Of course not. Can we assume he'll always reliably win, against multiple challengers, over a period of centuries? Sooner or later, he's going down. Probably sooner.

And it's not even that his rule over Shedelakh is destined to be nasty, brutish, and short. It's the idea that they've taken a demon prince, one of the crowning adversaries in D&D since the '70s, and made it weaker than a Type VI Demon.

Don't get me wrong - I understand the temptation to stick up for someone who looks like they're being picked on. Poor Erik and James! They worked so hard on this weighty tome, the book they were born to write, and look at all the sniping over this petty little meaningless issue!

And it is, as many have said, a comparatively small thing. It's a tiny, tiny part of the book. But this is the Internet, and until we have something more meaty to chew on, we will chew on it. And I think the designers understand that.

But you know what? The apologists are causing more trouble than the complainers. Because you know full well how disingenuous your arguments are. You know as well as anyone how silly the idea of a CR 19 Juiblex or a CR 20 Yeenoghu is. You know there's no cogent defense that can be made for it. Yet you proceed to add more fuel to the fire, which would have otherwise died down long ago.

Why are people getting so damned upset about what one book says about one little aspect of one little thing? Good god, Mona and Jacobs are out to destroy your lives, and all the whining about it isn't going to save you, so just calm down and take it.
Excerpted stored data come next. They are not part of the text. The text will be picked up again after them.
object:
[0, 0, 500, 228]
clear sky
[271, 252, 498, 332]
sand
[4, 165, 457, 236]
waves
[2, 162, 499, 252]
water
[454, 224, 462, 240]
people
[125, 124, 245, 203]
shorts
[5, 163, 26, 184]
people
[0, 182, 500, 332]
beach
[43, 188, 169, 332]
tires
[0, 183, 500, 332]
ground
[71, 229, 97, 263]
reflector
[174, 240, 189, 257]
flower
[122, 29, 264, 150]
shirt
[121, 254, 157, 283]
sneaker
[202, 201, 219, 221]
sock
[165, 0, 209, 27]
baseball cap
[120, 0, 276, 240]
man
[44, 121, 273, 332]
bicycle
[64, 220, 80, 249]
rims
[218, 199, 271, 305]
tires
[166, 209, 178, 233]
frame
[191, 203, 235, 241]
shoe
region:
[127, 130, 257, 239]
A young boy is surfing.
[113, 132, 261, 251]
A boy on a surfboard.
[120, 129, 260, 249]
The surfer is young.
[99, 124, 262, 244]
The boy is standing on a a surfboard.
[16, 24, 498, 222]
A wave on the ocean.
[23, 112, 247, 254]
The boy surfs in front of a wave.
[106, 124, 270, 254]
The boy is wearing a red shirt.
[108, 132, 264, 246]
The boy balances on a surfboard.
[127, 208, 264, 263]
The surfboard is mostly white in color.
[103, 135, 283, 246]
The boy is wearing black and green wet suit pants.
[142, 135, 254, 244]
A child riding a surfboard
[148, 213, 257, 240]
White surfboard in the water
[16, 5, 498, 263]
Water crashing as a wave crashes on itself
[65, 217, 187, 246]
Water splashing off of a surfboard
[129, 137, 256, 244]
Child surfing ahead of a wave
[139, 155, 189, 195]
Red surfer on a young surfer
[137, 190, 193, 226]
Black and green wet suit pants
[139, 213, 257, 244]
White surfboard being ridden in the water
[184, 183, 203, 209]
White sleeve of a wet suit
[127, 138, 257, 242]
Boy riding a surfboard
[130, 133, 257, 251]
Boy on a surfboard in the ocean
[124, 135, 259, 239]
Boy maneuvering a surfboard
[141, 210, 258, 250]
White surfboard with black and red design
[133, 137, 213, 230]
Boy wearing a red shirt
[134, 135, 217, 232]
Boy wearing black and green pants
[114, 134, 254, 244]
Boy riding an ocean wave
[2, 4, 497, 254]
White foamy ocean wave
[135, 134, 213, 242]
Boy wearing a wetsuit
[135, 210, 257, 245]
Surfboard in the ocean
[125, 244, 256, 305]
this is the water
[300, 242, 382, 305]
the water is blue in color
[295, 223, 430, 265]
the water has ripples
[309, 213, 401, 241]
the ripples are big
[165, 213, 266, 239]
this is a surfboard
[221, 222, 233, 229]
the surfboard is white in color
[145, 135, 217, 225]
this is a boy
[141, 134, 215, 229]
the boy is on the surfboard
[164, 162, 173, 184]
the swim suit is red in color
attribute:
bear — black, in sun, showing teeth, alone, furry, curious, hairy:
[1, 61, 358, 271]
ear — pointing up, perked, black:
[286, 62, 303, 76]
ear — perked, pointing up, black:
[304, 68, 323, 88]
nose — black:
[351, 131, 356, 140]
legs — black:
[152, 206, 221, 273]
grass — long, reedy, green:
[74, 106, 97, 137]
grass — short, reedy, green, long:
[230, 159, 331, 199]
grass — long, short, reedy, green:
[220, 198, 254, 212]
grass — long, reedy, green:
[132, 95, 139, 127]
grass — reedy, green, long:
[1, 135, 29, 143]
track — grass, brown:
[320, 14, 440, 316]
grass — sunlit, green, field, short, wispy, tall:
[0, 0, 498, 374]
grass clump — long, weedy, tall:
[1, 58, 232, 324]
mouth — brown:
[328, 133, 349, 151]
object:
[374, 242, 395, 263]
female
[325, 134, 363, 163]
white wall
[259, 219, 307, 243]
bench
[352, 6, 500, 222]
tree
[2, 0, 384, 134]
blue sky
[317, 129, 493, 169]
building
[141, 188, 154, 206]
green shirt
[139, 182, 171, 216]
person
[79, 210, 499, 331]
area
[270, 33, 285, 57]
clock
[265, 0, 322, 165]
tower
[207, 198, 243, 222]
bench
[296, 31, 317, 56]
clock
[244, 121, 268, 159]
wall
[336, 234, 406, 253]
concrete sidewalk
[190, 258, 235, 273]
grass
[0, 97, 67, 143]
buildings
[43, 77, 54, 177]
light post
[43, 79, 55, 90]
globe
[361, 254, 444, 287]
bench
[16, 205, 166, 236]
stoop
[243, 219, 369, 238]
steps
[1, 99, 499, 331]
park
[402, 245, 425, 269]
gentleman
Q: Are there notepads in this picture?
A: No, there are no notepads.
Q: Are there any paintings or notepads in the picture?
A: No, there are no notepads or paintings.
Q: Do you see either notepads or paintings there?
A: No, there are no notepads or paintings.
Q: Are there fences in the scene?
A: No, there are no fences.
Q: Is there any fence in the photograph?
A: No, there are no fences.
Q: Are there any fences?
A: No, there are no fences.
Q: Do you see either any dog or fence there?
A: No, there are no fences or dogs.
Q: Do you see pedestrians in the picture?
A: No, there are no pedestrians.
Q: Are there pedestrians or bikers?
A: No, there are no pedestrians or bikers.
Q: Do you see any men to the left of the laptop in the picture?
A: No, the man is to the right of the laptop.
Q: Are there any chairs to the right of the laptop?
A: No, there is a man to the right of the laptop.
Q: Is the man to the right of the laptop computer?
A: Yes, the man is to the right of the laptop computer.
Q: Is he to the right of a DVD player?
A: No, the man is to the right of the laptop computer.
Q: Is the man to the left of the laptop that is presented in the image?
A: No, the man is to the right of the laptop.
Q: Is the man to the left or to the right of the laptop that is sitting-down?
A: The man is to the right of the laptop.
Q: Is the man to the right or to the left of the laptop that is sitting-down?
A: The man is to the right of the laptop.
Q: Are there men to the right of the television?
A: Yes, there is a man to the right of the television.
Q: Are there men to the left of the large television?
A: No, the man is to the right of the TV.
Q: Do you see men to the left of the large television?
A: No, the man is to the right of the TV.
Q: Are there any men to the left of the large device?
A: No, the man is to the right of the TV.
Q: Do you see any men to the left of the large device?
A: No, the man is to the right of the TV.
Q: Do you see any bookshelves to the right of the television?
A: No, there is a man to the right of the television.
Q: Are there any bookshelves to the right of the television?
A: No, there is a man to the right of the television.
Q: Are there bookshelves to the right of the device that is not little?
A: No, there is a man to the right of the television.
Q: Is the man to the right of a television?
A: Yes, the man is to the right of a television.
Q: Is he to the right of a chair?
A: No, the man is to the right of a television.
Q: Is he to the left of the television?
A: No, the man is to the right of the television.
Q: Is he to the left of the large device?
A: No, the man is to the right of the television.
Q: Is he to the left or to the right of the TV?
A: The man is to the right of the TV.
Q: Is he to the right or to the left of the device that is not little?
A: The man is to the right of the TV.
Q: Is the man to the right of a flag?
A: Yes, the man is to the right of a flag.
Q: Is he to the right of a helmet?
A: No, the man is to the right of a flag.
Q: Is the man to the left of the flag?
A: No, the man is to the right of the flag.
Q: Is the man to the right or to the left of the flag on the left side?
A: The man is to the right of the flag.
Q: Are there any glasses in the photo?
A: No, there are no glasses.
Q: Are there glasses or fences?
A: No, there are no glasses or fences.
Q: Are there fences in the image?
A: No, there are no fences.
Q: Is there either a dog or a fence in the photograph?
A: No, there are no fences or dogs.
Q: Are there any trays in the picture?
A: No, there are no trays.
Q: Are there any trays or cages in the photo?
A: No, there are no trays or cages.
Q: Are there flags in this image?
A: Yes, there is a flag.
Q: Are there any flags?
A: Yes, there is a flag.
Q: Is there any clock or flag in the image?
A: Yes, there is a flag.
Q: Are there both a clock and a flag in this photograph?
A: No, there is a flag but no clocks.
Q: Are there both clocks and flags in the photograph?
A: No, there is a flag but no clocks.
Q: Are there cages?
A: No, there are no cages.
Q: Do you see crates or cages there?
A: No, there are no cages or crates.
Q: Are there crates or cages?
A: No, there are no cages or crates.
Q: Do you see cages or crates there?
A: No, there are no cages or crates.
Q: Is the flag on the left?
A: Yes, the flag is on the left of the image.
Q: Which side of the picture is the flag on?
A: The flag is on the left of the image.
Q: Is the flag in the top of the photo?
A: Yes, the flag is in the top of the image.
Why are you people getting so damned upset over a little whining on the Internet? Good god, we're going to destroy Mona's and Jacobs' lives because we'd rather that, if the issue of power level is so contentious, they'd decided to err a little closer to common sense.

This little tirade of yours is completely unreasonable. The Internet will spawn complaints, and the ones so far have been perfectly civil. So calm down and take it; the designers in question seem to be taking it fine. I'm sure they're aware that when we say we think it's a small issue, we mean what we say, even if you're not.

If you don't like the book, don't buy it.

If you don't want to read nerds complaining about things, don't log on to the Internet. That's what it was designed for; it was hoped that if nuclear war arrived, nerds would still have a way to critique popular culture.

Another argument would be, why would a wise demon lord even allow a balor to get that tough?

Oh, good grief. You'll defend to the death anything Fiendish Codex I says, but you won't defend the Monster Manual?

The Abyss is full of out-of-the-way places, places even CR 23 Abyssal lords fear, for balors to wait and grow. An infinite number of them, in fact.

The MM says advanced balors do exist. FF1 says advanced Abyssal lords might exist. That's dissonance.

Dissonance. That's the whole complaint, and it's not a harsh one. Erik Mona and James Jacobs are grownups and don't need you to protect them. Our opinions aren't hurting anybody.